In some cases it may appear that you have not harvested required data. Reasons may include:

  • MRN values had unexpected variability in formatting, causing data to be dropped.
  • The client assumes that you are harvesting a data source which you do not yet use.
  • The data was unusual and was rejected at harvest time.
  • The data your client believes is missing, such as a scanned document summary, did not arrive until after its expected harvesting time.
If your client believes that data is missing, you should investigate. Small amounts of lost data should not keep you up until dawn, however. You can't be expected to provide immediate fixes when data is varied and filled with typos.

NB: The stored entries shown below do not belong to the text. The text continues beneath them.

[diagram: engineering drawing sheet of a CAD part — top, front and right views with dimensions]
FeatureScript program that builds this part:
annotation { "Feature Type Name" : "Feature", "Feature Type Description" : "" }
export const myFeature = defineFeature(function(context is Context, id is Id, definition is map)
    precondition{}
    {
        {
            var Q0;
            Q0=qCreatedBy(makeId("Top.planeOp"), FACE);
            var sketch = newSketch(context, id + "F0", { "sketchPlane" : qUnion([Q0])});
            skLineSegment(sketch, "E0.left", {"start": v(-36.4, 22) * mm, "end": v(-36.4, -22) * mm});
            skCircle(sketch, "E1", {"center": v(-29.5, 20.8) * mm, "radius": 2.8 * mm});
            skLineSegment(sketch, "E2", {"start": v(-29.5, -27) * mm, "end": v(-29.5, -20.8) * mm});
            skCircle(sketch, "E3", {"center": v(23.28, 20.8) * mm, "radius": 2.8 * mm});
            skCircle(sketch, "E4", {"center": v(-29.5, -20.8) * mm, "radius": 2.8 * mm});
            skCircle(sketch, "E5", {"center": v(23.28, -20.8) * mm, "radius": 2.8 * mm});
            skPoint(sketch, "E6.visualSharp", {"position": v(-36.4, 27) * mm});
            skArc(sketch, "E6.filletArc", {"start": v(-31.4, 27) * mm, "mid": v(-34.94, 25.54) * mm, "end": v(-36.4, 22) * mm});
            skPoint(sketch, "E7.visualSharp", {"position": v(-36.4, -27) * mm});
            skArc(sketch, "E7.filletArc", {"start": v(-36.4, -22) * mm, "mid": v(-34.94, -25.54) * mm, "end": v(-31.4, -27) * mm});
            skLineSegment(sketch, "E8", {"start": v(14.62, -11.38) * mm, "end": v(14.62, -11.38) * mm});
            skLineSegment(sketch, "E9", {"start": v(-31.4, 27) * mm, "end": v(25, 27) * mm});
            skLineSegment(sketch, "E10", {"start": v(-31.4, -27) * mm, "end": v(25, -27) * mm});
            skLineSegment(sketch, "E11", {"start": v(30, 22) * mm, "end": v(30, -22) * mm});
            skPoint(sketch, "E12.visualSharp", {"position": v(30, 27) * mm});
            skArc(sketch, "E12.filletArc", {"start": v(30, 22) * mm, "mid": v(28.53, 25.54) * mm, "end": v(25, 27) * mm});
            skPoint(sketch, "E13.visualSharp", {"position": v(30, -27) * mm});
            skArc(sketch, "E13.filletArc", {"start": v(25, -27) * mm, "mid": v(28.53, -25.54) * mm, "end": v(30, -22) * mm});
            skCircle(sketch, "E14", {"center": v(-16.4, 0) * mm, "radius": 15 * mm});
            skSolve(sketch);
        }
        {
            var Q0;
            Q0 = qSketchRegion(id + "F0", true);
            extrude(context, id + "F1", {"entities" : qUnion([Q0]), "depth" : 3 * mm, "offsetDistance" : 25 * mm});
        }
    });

Lookup Reports: The names and tags which are compared against lookup rules change over time. It is also possible that important names and tags get missed at the beginning of a project. Helpful queries for QA reports include:

  • The count of names and tags which drive lookup results.
  • The most common names and tags which do not match any lookup rules.
For example, there should be reviews of which labs match LDL cholesterol as well as the most common labs which are being ignored.

Even at the start of a project, reviews may be few. This is real life. People are busy, and many people don't want to do detailed work. At least if you circulate lookup reports, you will have a record of attempting to ensure high quality results.